-- Given records follows --
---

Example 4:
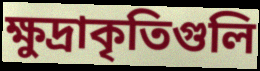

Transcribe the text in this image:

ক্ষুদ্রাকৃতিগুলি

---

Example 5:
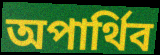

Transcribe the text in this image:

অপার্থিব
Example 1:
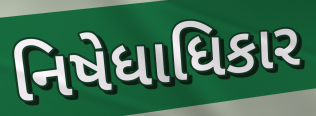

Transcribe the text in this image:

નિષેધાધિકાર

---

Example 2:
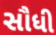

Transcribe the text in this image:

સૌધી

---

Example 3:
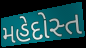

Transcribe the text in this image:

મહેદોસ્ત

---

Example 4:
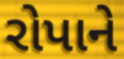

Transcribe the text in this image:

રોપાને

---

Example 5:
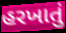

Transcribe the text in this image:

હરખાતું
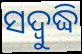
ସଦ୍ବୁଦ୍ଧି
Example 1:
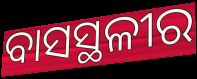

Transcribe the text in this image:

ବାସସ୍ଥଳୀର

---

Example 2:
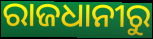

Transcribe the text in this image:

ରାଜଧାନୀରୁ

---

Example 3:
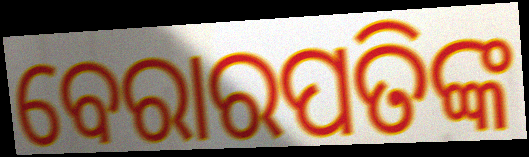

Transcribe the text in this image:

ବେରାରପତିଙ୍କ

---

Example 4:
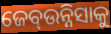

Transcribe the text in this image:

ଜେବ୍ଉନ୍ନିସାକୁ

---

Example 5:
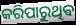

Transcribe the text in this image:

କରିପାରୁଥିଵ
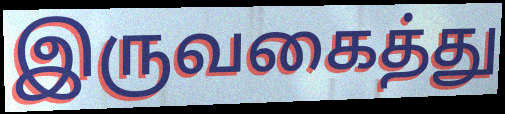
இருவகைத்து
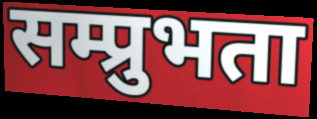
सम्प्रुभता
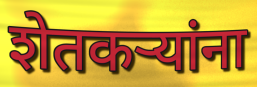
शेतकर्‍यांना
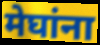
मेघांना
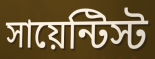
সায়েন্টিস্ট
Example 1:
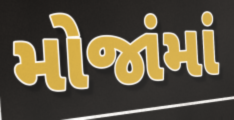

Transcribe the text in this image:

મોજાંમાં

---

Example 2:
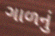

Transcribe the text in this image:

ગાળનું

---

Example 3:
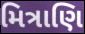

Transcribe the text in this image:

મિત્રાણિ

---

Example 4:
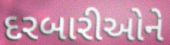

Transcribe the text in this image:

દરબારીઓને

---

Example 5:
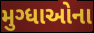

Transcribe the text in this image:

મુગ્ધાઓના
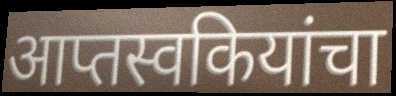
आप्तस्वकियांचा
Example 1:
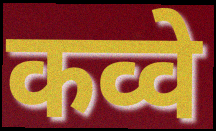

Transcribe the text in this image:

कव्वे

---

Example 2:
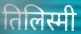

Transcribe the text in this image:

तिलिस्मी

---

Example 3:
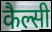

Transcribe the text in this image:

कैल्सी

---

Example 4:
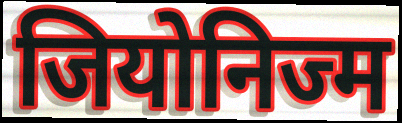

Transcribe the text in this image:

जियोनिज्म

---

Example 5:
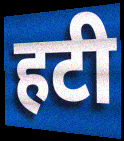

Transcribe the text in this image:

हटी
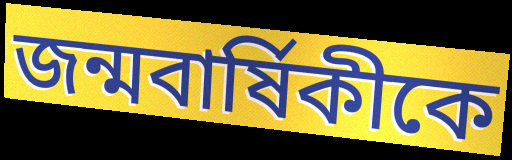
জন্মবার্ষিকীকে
-- Given records concluded --
Task to complete:
Please print the records above word for word, leaving every image out.

Output for this exercise:
---

Example 4:

Transcribe the text in this image:

ক্ষুদ্রাকৃতিগুলি

---

Example 5:

Transcribe the text in this image:

অপার্থিব
Example 1:

Transcribe the text in this image:

નિષેધાધિકાર

---

Example 2:

Transcribe the text in this image:

સૌધી

---

Example 3:

Transcribe the text in this image:

મહેદોસ્ત

---

Example 4:

Transcribe the text in this image:

રોપાને

---

Example 5:

Transcribe the text in this image:

હરખાતું
ସଦ୍ବୁଦ୍ଧି
Example 1:

Transcribe the text in this image:

ବାସସ୍ଥଳୀର

---

Example 2:

Transcribe the text in this image:

ରାଜଧାନୀରୁ

---

Example 3:

Transcribe the text in this image:

ବେରାରପତିଙ୍କ

---

Example 4:

Transcribe the text in this image:

ଜେବ୍ଉନ୍ନିସାକୁ

---

Example 5:

Transcribe the text in this image:

କରିପାରୁଥିଵ
இருவகைத்து
सम्प्रुभता
शेतकर्‍यांना
मेघांना
সায়েন্টিস্ট
Example 1:

Transcribe the text in this image:

મોજાંમાં

---

Example 2:

Transcribe the text in this image:

ગાળનું

---

Example 3:

Transcribe the text in this image:

મિત્રાણિ

---

Example 4:

Transcribe the text in this image:

દરબારીઓને

---

Example 5:

Transcribe the text in this image:

મુગ્ધાઓના
आप्तस्वकियांचा
Example 1:

Transcribe the text in this image:

कव्वे

---

Example 2:

Transcribe the text in this image:

तिलिस्मी

---

Example 3:

Transcribe the text in this image:

कैल्सी

---

Example 4:

Transcribe the text in this image:

जियोनिज्म

---

Example 5:

Transcribe the text in this image:

हटी
জন্মবার্ষিকীকে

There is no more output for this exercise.